[[ RECORDS SUPPLIED, beginning ]]

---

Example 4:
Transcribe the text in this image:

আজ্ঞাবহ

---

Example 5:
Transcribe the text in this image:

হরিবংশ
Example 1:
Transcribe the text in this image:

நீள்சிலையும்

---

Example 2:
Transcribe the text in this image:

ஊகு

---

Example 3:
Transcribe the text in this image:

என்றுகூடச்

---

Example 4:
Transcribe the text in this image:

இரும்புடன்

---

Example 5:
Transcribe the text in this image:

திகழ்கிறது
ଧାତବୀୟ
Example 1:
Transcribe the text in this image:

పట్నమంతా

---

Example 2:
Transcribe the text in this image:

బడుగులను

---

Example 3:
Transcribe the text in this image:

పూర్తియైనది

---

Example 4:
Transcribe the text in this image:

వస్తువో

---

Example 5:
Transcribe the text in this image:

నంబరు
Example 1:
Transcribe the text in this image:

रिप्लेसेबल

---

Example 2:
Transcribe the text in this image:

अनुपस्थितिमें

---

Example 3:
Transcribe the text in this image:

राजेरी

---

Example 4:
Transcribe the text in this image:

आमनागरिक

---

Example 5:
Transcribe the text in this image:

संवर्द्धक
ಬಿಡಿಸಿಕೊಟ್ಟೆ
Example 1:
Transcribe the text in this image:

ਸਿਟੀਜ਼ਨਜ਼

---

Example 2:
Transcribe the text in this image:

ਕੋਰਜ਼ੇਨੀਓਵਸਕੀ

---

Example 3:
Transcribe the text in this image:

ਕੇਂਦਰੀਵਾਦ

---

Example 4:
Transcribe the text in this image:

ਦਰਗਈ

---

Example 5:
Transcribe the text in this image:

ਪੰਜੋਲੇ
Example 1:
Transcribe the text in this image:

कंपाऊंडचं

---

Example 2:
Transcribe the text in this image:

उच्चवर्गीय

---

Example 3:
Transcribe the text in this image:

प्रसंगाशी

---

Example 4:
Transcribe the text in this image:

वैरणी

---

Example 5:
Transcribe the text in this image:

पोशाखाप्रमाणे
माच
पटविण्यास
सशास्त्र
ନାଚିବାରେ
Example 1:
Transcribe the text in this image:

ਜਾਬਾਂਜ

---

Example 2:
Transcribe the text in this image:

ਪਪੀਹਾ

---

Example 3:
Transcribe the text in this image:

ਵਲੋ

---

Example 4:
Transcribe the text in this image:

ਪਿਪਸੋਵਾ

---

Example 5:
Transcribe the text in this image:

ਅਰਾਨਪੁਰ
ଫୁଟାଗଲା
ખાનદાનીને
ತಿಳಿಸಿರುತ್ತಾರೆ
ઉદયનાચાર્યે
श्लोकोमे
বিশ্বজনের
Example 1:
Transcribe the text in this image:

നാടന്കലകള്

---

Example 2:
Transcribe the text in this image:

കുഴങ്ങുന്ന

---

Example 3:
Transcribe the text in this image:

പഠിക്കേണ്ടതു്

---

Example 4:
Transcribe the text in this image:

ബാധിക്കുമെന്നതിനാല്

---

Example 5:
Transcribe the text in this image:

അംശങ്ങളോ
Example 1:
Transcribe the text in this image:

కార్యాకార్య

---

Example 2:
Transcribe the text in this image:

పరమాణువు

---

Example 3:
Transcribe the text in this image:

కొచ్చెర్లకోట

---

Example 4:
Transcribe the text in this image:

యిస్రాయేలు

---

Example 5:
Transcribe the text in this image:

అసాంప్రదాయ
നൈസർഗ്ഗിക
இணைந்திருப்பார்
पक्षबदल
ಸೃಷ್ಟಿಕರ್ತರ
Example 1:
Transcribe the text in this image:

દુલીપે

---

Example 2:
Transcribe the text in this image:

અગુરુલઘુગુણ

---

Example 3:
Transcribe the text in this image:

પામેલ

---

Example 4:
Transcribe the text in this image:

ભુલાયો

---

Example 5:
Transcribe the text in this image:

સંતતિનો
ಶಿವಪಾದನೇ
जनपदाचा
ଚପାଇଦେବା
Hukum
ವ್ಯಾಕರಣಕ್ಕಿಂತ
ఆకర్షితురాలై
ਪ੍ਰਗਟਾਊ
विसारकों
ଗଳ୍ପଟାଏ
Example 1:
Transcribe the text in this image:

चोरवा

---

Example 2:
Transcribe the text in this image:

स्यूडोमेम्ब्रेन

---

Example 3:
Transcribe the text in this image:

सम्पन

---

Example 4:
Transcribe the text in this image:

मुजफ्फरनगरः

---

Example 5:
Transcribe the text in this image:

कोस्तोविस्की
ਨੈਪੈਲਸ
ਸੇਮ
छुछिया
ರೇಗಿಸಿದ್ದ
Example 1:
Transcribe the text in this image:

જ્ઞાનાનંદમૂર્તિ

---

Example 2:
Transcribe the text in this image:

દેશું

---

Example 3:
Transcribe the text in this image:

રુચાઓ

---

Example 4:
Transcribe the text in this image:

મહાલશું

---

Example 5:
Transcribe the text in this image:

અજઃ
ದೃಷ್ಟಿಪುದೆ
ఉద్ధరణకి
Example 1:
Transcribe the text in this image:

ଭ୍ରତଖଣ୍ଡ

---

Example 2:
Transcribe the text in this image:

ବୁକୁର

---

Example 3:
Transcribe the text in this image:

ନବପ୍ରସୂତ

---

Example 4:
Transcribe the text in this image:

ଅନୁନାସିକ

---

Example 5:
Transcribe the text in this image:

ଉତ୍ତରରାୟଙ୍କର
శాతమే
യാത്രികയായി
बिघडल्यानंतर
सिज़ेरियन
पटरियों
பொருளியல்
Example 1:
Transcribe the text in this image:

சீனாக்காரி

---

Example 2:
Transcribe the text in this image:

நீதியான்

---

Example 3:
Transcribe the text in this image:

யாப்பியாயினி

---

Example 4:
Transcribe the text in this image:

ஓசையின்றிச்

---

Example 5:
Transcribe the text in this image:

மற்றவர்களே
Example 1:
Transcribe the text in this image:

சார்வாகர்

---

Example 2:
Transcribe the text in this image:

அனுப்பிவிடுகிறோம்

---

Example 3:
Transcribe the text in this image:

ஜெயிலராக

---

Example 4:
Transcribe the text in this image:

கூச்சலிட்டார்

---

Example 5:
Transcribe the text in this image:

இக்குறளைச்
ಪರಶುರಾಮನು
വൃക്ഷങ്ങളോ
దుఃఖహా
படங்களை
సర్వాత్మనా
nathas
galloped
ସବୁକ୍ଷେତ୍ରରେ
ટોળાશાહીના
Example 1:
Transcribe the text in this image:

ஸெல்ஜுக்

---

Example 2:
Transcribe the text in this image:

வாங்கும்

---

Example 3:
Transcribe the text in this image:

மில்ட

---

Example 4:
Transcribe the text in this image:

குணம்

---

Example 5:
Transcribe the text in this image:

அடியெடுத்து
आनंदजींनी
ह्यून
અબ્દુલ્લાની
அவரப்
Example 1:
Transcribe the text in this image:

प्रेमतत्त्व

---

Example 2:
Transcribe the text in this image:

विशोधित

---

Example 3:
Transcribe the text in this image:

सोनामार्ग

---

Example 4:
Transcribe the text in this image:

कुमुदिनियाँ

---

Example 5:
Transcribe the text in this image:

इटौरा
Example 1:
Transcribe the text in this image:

[[ RECORDS SUPPLIED, end ]]

_TASK REQUIREMENTS_.
Print each entry above again, exactly as it was given.

_EXERCISE RESPONSE_.
---

Example 4:
Transcribe the text in this image:

আজ্ঞাবহ

---

Example 5:
Transcribe the text in this image:

হরিবংশ
Example 1:
Transcribe the text in this image:

நீள்சிலையும்

---

Example 2:
Transcribe the text in this image:

ஊகு

---

Example 3:
Transcribe the text in this image:

என்றுகூடச்

---

Example 4:
Transcribe the text in this image:

இரும்புடன்

---

Example 5:
Transcribe the text in this image:

திகழ்கிறது
ଧାତବୀୟ
Example 1:
Transcribe the text in this image:

పట్నమంతా

---

Example 2:
Transcribe the text in this image:

బడుగులను

---

Example 3:
Transcribe the text in this image:

పూర్తియైనది

---

Example 4:
Transcribe the text in this image:

వస్తువో

---

Example 5:
Transcribe the text in this image:

నంబరు
Example 1:
Transcribe the text in this image:

रिप्लेसेबल

---

Example 2:
Transcribe the text in this image:

अनुपस्थितिमें

---

Example 3:
Transcribe the text in this image:

राजेरी

---

Example 4:
Transcribe the text in this image:

आमनागरिक

---

Example 5:
Transcribe the text in this image:

संवर्द्धक
ಬಿಡಿಸಿಕೊಟ್ಟೆ
Example 1:
Transcribe the text in this image:

ਸਿਟੀਜ਼ਨਜ਼

---

Example 2:
Transcribe the text in this image:

ਕੋਰਜ਼ੇਨੀਓਵਸਕੀ

---

Example 3:
Transcribe the text in this image:

ਕੇਂਦਰੀਵਾਦ

---

Example 4:
Transcribe the text in this image:

ਦਰਗਈ

---

Example 5:
Transcribe the text in this image:

ਪੰਜੋਲੇ
Example 1:
Transcribe the text in this image:

कंपाऊंडचं

---

Example 2:
Transcribe the text in this image:

उच्चवर्गीय

---

Example 3:
Transcribe the text in this image:

प्रसंगाशी

---

Example 4:
Transcribe the text in this image:

वैरणी

---

Example 5:
Transcribe the text in this image:

पोशाखाप्रमाणे
माच
पटविण्यास
सशास्त्र
ନାଚିବାରେ
Example 1:
Transcribe the text in this image:

ਜਾਬਾਂਜ

---

Example 2:
Transcribe the text in this image:

ਪਪੀਹਾ

---

Example 3:
Transcribe the text in this image:

ਵਲੋ

---

Example 4:
Transcribe the text in this image:

ਪਿਪਸੋਵਾ

---

Example 5:
Transcribe the text in this image:

ਅਰਾਨਪੁਰ
ଫୁଟାଗଲା
ખાનદાનીને
ತಿಳಿಸಿರುತ್ತಾರೆ
ઉદયનાચાર્યે
श्लोकोमे
বিশ্বজনের
Example 1:
Transcribe the text in this image:

നാടന്കലകള്

---

Example 2:
Transcribe the text in this image:

കുഴങ്ങുന്ന

---

Example 3:
Transcribe the text in this image:

പഠിക്കേണ്ടതു്

---

Example 4:
Transcribe the text in this image:

ബാധിക്കുമെന്നതിനാല്

---

Example 5:
Transcribe the text in this image:

അംശങ്ങളോ
Example 1:
Transcribe the text in this image:

కార్యాకార్య

---

Example 2:
Transcribe the text in this image:

పరమాణువు

---

Example 3:
Transcribe the text in this image:

కొచ్చెర్లకోట

---

Example 4:
Transcribe the text in this image:

యిస్రాయేలు

---

Example 5:
Transcribe the text in this image:

అసాంప్రదాయ
നൈസർഗ്ഗിക
இணைந்திருப்பார்
पक्षबदल
ಸೃಷ್ಟಿಕರ್ತರ
Example 1:
Transcribe the text in this image:

દુલીપે

---

Example 2:
Transcribe the text in this image:

અગુરુલઘુગુણ

---

Example 3:
Transcribe the text in this image:

પામેલ

---

Example 4:
Transcribe the text in this image:

ભુલાયો

---

Example 5:
Transcribe the text in this image:

સંતતિનો
ಶಿವಪಾದನೇ
जनपदाचा
ଚପାଇଦେବା
Hukum
ವ್ಯಾಕರಣಕ್ಕಿಂತ
ఆకర్షితురాలై
ਪ੍ਰਗਟਾਊ
विसारकों
ଗଳ୍ପଟାଏ
Example 1:
Transcribe the text in this image:

चोरवा

---

Example 2:
Transcribe the text in this image:

स्यूडोमेम्ब्रेन

---

Example 3:
Transcribe the text in this image:

सम्पन

---

Example 4:
Transcribe the text in this image:

मुजफ्फरनगरः

---

Example 5:
Transcribe the text in this image:

कोस्तोविस्की
ਨੈਪੈਲਸ
ਸੇਮ
छुछिया
ರೇಗಿಸಿದ್ದ
Example 1:
Transcribe the text in this image:

જ્ઞાનાનંદમૂર્તિ

---

Example 2:
Transcribe the text in this image:

દેશું

---

Example 3:
Transcribe the text in this image:

રુચાઓ

---

Example 4:
Transcribe the text in this image:

મહાલશું

---

Example 5:
Transcribe the text in this image:

અજઃ
ದೃಷ್ಟಿಪುದೆ
ఉద్ధరణకి
Example 1:
Transcribe the text in this image:

ଭ୍ରତଖଣ୍ଡ

---

Example 2:
Transcribe the text in this image:

ବୁକୁର

---

Example 3:
Transcribe the text in this image:

ନବପ୍ରସୂତ

---

Example 4:
Transcribe the text in this image:

ଅନୁନାସିକ

---

Example 5:
Transcribe the text in this image:

ଉତ୍ତରରାୟଙ୍କର
శాతమే
യാത്രികയായി
बिघडल्यानंतर
सिज़ेरियन
पटरियों
பொருளியல்
Example 1:
Transcribe the text in this image:

சீனாக்காரி

---

Example 2:
Transcribe the text in this image:

நீதியான்

---

Example 3:
Transcribe the text in this image:

யாப்பியாயினி

---

Example 4:
Transcribe the text in this image:

ஓசையின்றிச்

---

Example 5:
Transcribe the text in this image:

மற்றவர்களே
Example 1:
Transcribe the text in this image:

சார்வாகர்

---

Example 2:
Transcribe the text in this image:

அனுப்பிவிடுகிறோம்

---

Example 3:
Transcribe the text in this image:

ஜெயிலராக

---

Example 4:
Transcribe the text in this image:

கூச்சலிட்டார்

---

Example 5:
Transcribe the text in this image:

இக்குறளைச்
ಪರಶುರಾಮನು
വൃക്ഷങ്ങളോ
దుఃఖహా
படங்களை
సర్వాత్మనా
nathas
galloped
ସବୁକ୍ଷେତ୍ରରେ
ટોળાશાહીના
Example 1:
Transcribe the text in this image:

ஸெல்ஜுக்

---

Example 2:
Transcribe the text in this image:

வாங்கும்

---

Example 3:
Transcribe the text in this image:

மில்ட

---

Example 4:
Transcribe the text in this image:

குணம்

---

Example 5:
Transcribe the text in this image:

அடியெடுத்து
आनंदजींनी
ह्यून
અબ્દુલ્લાની
அவரப்
Example 1:
Transcribe the text in this image:

प्रेमतत्त्व

---

Example 2:
Transcribe the text in this image:

विशोधित

---

Example 3:
Transcribe the text in this image:

सोनामार्ग

---

Example 4:
Transcribe the text in this image:

कुमुदिनियाँ

---

Example 5:
Transcribe the text in this image:

इटौरा
Example 1:
Transcribe the text in this image:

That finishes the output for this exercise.